[[ EXTRACT TO READ, beginning ]]
Takeaway From 2010 Elections: Serious Conservatism Is Back

Via-Political Daily

Matt Lewis


From its beginnings, a tension existed in the heart of American conservatism between winning hearts and minds -- and winning elections. A slogan from the 1964 presidential campaign hinted at this dichotomy. "In your heart you know he's right" implied that although we believed in Barry Goldwater, we knew you might not – at least not enough of you, not yet.

By 1980, a majority of Americans certainly did rally to the side of the conservative star of the Goldwater campaign, but Ronald Reagan's eight years in the White House did not lay to rest the intramural Republican tug of war between conservatives and moderate "pragmatists." A new battle could be heard in conservative circles: Let Reagan be Reagan.


But the elixir of winning is powerful. And somewhere along the way, a large segment of conservatism became unmoored from its core principles. But thankfully, last Tuesday's election returns are a signal that serious conservatism is back. In the U.S. Senate, House of Representatives and governor's mansions, many of the most serious conservatives won election (while some of the less serious conservative candidates did not).

And the election of such candidates as Sen.-elect Marco Rubio of Florida and Gov.-elect Nikki Haley of South Carolina laid to rest the notion that conservatives must be forced to choose between the grassroots candidates we really want and those who can be elected.

The lesson is clear, at least to me, that the most effective advocates of conservatism have been neither squishy appeasers nor parochial demagogues, but rather serious conservative candidates, like Reagan and Jack Kemp, and conservative intellectuals, like William F. Buckley and George F. Will.

Writing in The Wall Street Journal this weekend, Peggy Noonan seemed to be channeling this very notion, while also taking umbrage that Sarah Palin had referred to Reagan as "an actor."
[[ EXTRACT TO READ, end ]]
DIRECTIVE 1:
Translate this sentence from the column on the 2010 elections into Spanish: "A slogan from the 1964 presidential campaign hinted at this dichotomy."
DIRECTIVE 2:
Carry the column on the 2010 elections forward from its final sentence.
[[ DATASET EXCERPTS, beginning ]]
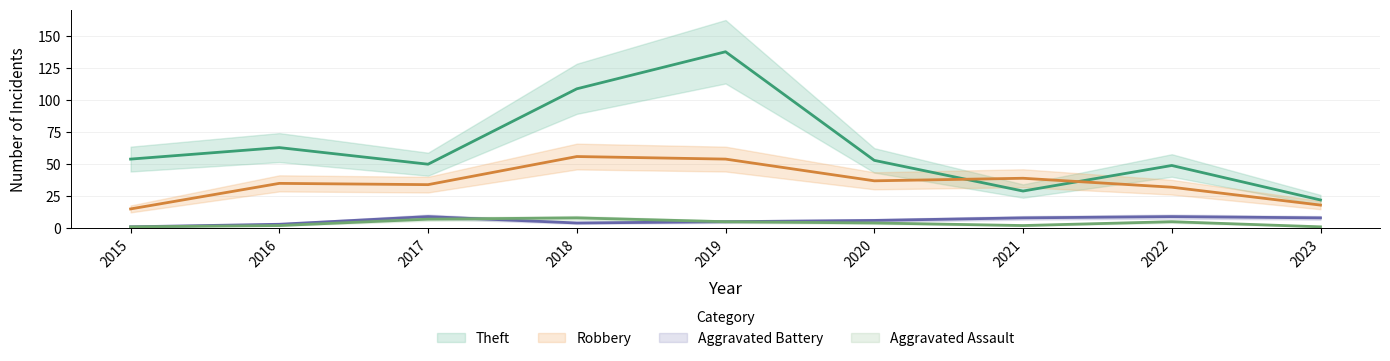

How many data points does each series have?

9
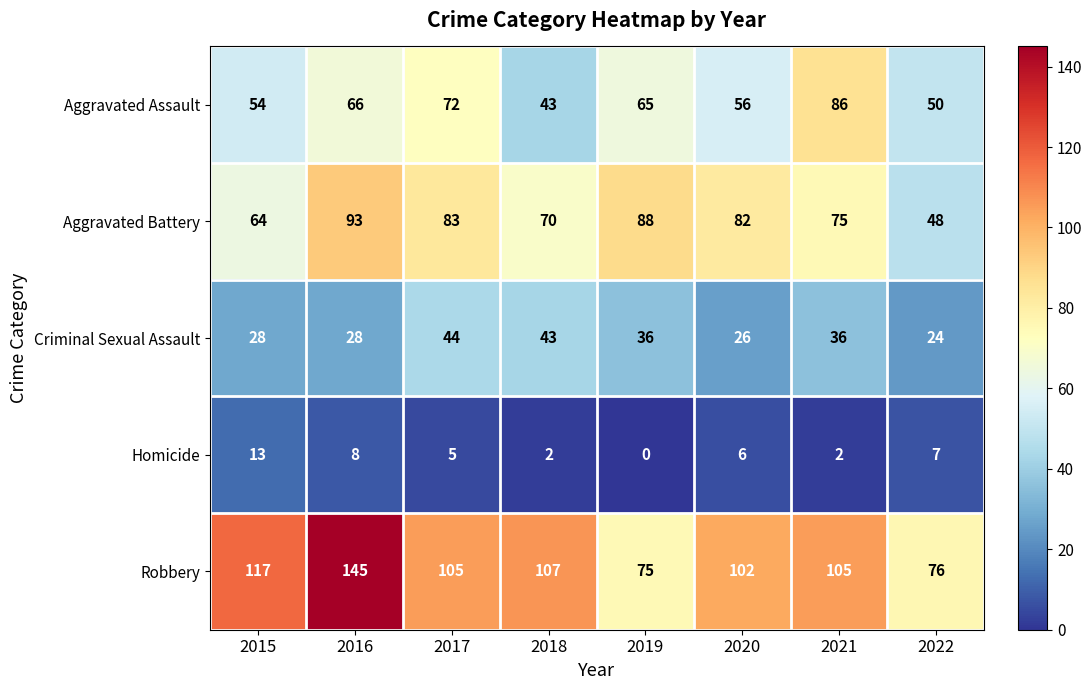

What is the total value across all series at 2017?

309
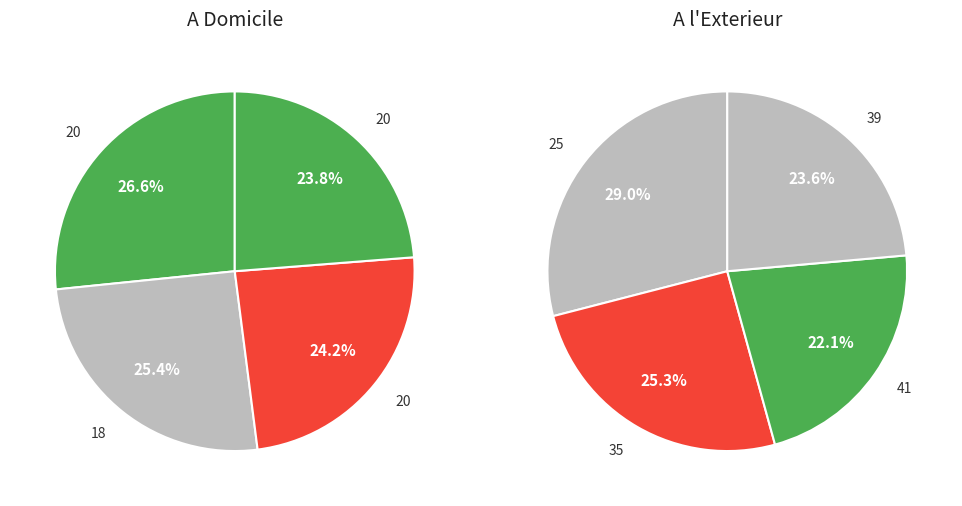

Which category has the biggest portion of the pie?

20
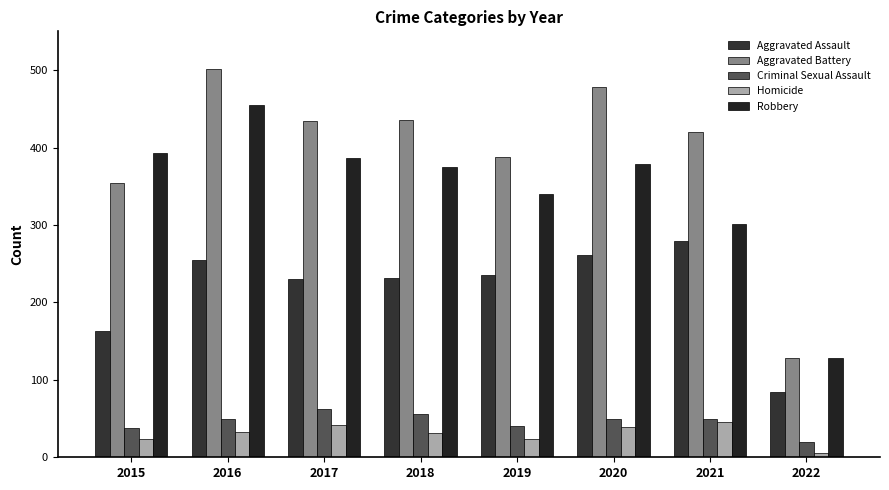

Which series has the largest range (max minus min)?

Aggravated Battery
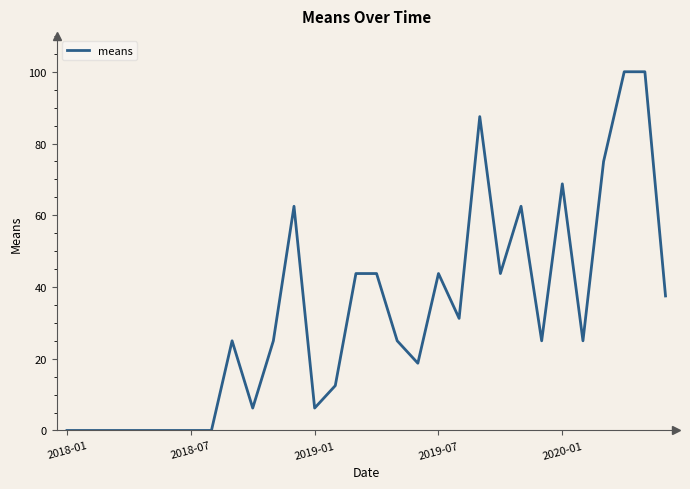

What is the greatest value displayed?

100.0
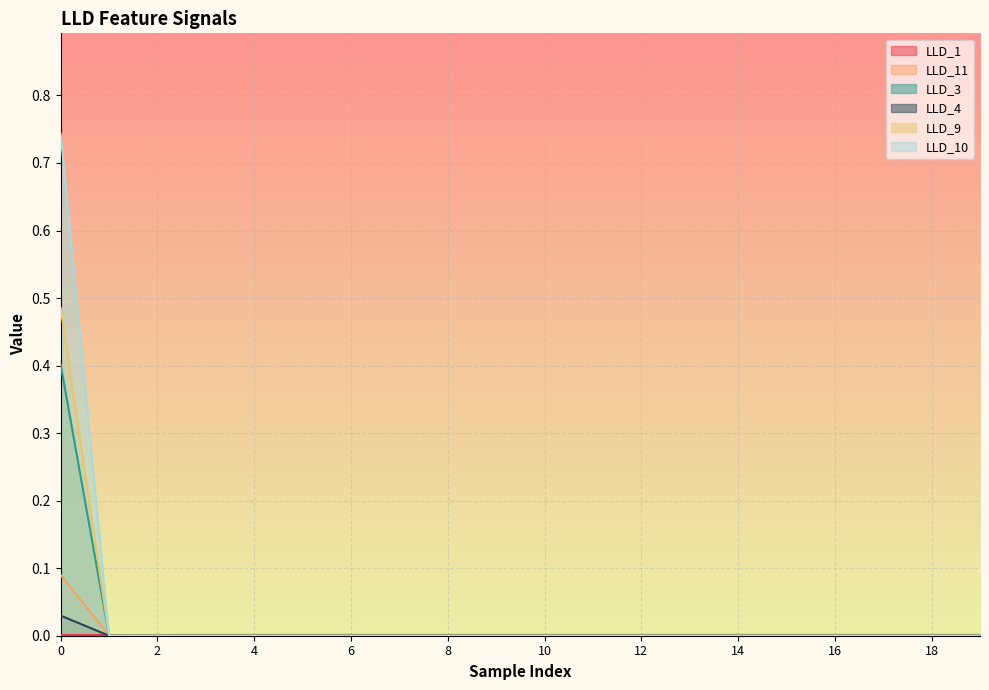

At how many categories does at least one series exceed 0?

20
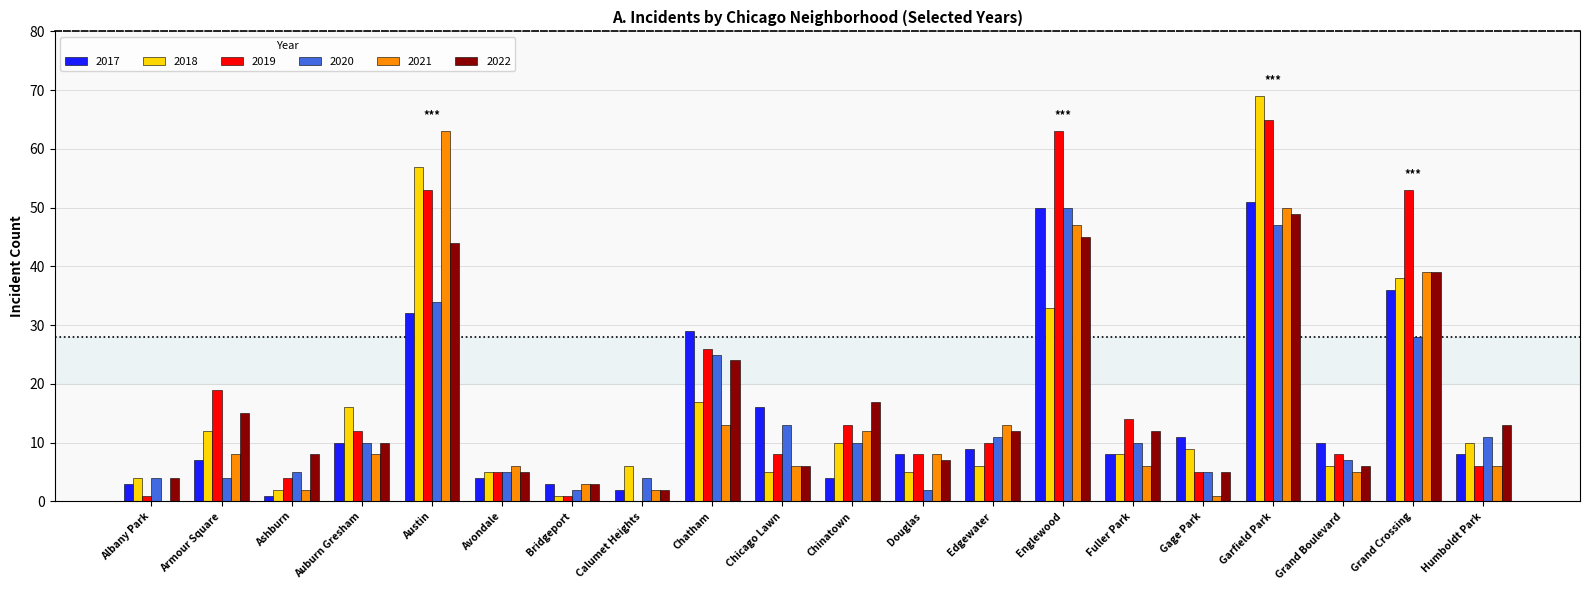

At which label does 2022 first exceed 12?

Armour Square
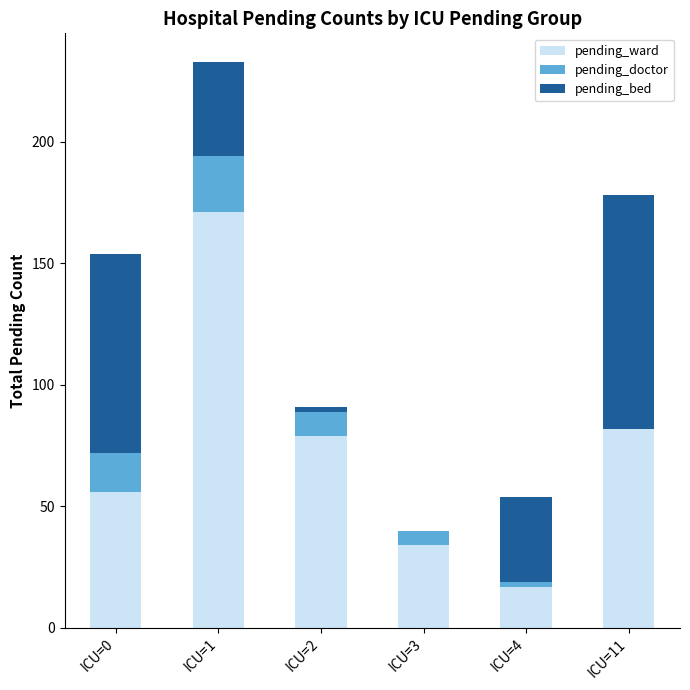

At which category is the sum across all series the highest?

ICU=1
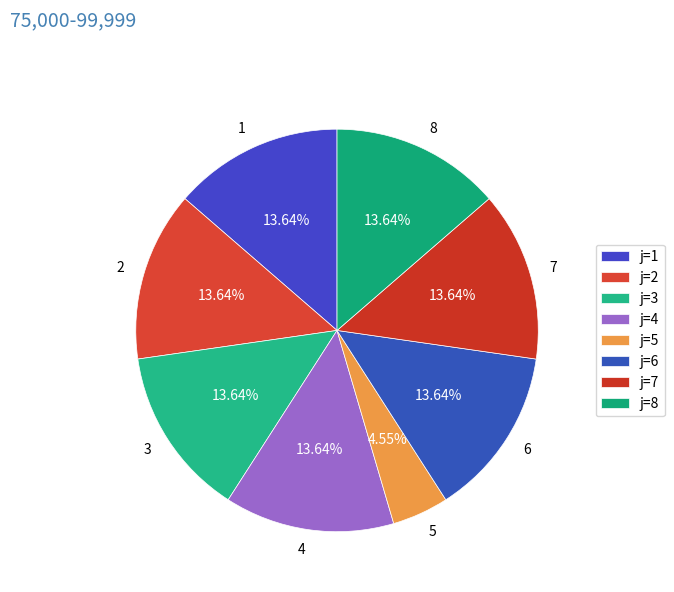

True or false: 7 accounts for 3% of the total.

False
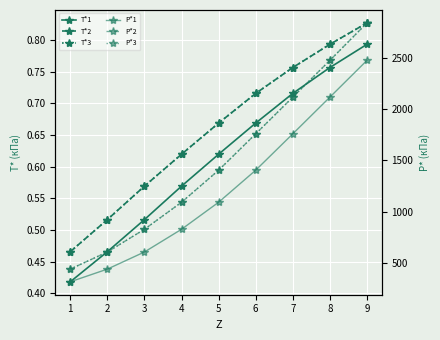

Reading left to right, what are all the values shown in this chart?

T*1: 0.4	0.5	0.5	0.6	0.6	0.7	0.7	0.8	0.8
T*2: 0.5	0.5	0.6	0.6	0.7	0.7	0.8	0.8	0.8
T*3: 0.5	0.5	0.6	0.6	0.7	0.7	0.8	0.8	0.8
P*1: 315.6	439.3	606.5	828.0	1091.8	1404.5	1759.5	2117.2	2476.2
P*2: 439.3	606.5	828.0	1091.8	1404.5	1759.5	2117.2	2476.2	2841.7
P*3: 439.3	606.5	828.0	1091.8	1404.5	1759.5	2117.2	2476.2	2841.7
[[ DATASET EXCERPTS, end ]]
RESULT 1:
Un eslogan de la campaña presidencial de 1964 insinuaba esta dicotomía.

RESULT 2:
Noonan noted:

Ronald Reagan was an artist who willed himself into leadership as president of a major American labor union (Screen Actors Guild, seven terms, 1947-59). He led that union successfully through major upheavals (the Hollywood communist wars, labor-management struggles); discovered and honed his ability to speak persuasively by talking to workers on the line at General Electric for eight years; was elected to and completed two full terms as governor of California; challenged and almost unseated an incumbent president of his own party; and went on to popularize modern conservative political philosophy without the help of a conservative infrastructure. Then he was elected president.
Reagan, of course, worked hard, as Reagan scholars know. "Between 1975 and 1979, Reagan delivered 1,025 three-minute radio commentaries, of which he wrote at least 673 himself," says Annelise Anderson, an economist and senior research fellow at Stanford University's Hoover Institution.

Lee Edwards, an unofficial historian of the American conservative movement, has recounted a 1965 visit he made to the Reagan home in the mid-1960s when Reagan was contemplating running for governor of California. At one point, Edwards had a chance to secretly peruse Reagan's bookshelves. "I went over and began looking at the titles," he said. "They were history, biography, economics, politics. All serious stuff."

"I began pulling the books out of the shelves and looking at them. They were dog-eared. They were annotated. They were smudged by his fingers, and so forth. This was a man who had read hundreds of books. It was clear that he had read them, had digested them, and had studied them. ... I knew right away, this was a thinking conservative. This was a man who loved ideas. He was comfortable with ideas and was able to take ideas and translate them into a common idiom."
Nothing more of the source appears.